======== DATA FOR PROCESSING
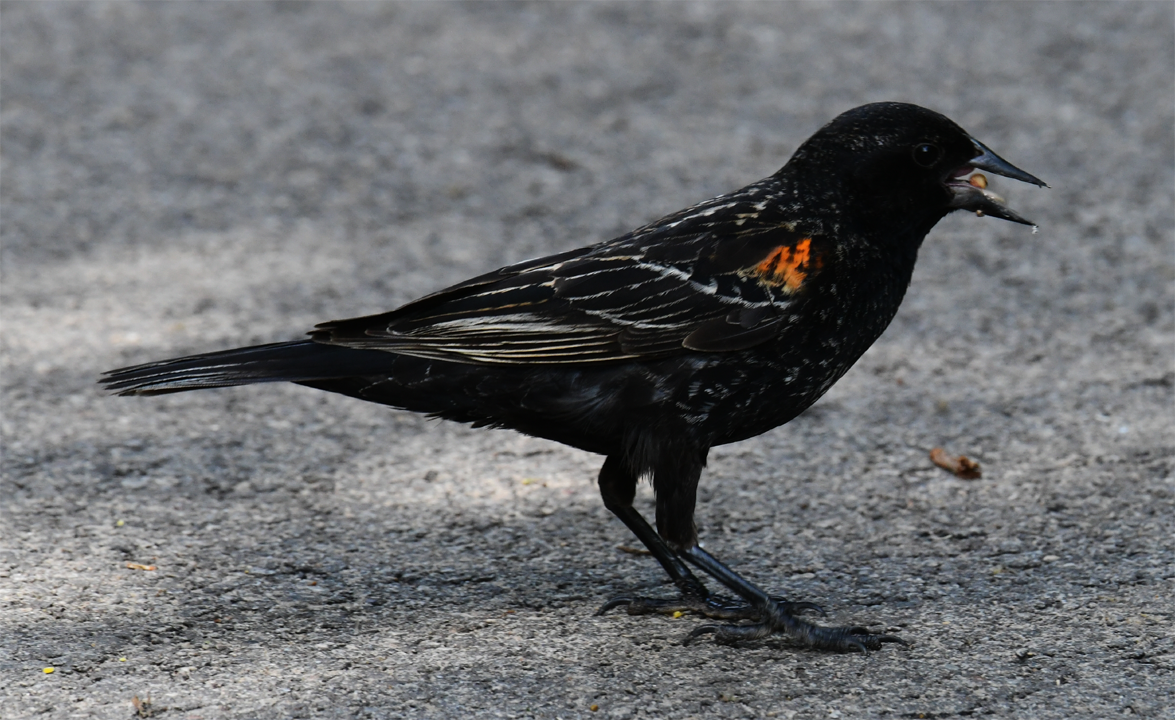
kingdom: Animalia
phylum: Chordata
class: Aves
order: Passeriformes
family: Icteridae
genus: Agelaius
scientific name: Agelaius phoeniceus
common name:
================
## GIVEN TASK
Copy the lines from the one holding "class: Aves" through the end of the entries, inclusive, and swap "common name" for "vernacular name" while leaving everything else unchanged.

## ANSWER TO THIS EXERCISE
class: Aves
order: Passeriformes
family: Icteridae
genus: Agelaius
scientific name: Agelaius phoeniceus
vernacular name:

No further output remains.